At the moment, the main work for studying and preventing iodine deficiency and anaemia is being carried out with the financial and technical aid of international organisations like the Asian Bank of Development, which gave 1.2 million dollars this year to tackle the problem.

However, experts says at least 148 million dollars is needed for diagnosis, treatment and prevention programmes.

Senior researcher at the scientific research institute of paediatrics Zulkhumor Umarnazarova said the government is aware of the anaemia and iodine deficiency epidemic among Uzbeks.

When asked what steps it was taking to combat the problem, Umarnazarova showed brochures that were published with the help of the UN children’s agency UNICEF giving recommendations for proper nutrition.

According to the institute, monthly costs for feeding an anaemic two-year-old are about 40 dollars, including treatments this rises to 150-200 dollars per month.

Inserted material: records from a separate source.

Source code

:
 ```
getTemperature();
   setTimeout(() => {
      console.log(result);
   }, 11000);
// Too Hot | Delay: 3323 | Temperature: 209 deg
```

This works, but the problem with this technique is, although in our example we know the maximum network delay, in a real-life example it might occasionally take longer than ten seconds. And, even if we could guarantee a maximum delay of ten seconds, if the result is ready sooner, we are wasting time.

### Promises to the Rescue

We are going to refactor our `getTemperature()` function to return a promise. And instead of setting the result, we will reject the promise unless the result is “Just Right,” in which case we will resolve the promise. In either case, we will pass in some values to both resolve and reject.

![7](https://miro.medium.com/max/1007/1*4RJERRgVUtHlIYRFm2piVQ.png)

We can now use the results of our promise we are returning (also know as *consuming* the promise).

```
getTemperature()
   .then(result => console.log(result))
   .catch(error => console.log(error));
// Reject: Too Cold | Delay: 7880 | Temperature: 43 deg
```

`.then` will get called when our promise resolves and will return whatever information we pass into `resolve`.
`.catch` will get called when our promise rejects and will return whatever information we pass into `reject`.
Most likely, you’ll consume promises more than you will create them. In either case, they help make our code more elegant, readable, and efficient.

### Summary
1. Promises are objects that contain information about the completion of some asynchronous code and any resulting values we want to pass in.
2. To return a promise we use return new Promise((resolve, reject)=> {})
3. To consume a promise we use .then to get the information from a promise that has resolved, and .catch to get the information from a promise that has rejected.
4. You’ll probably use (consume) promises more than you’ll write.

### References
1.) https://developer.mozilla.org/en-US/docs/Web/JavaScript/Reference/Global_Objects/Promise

When IWPR approached several women with the brochure containing the list of recommended foods, most said they were unaffordable.

“This list of food like meat, fruit, juice and milk products we only have on [special occasions] like weddings,” said Tashkent resident Nazira.

Zukhra, a mother of five also from Tashkent, knew nothing about iodine deficiency and said she could barely afford the basic necessities her family needs to survive.

“I have completely different worries making sure my children don’t go hungry,” she said.

Doctors say they’ve warned the government about the serious threat posed by mass anaemia and other iron deficiency disorders, but say their complaints are falling on deaf ears.

They say a law should be passed calling for the compulsory iodisation of products like salt.

Omon Mirtazaev, director of the national health institute, said the government is set to declare 2005 “the Year of Health”. He declined to comment on whether this programme includes funds for combating iron deficiency.

There is no clear answer how the anaemic generation will look in 10 or 20 years. Doctors are scared to make predictions, but warn if the Year of Health turns out to be more empty promises, the outlook is grim.

Malik Boboev is an IWPR correspondent in Tashkent.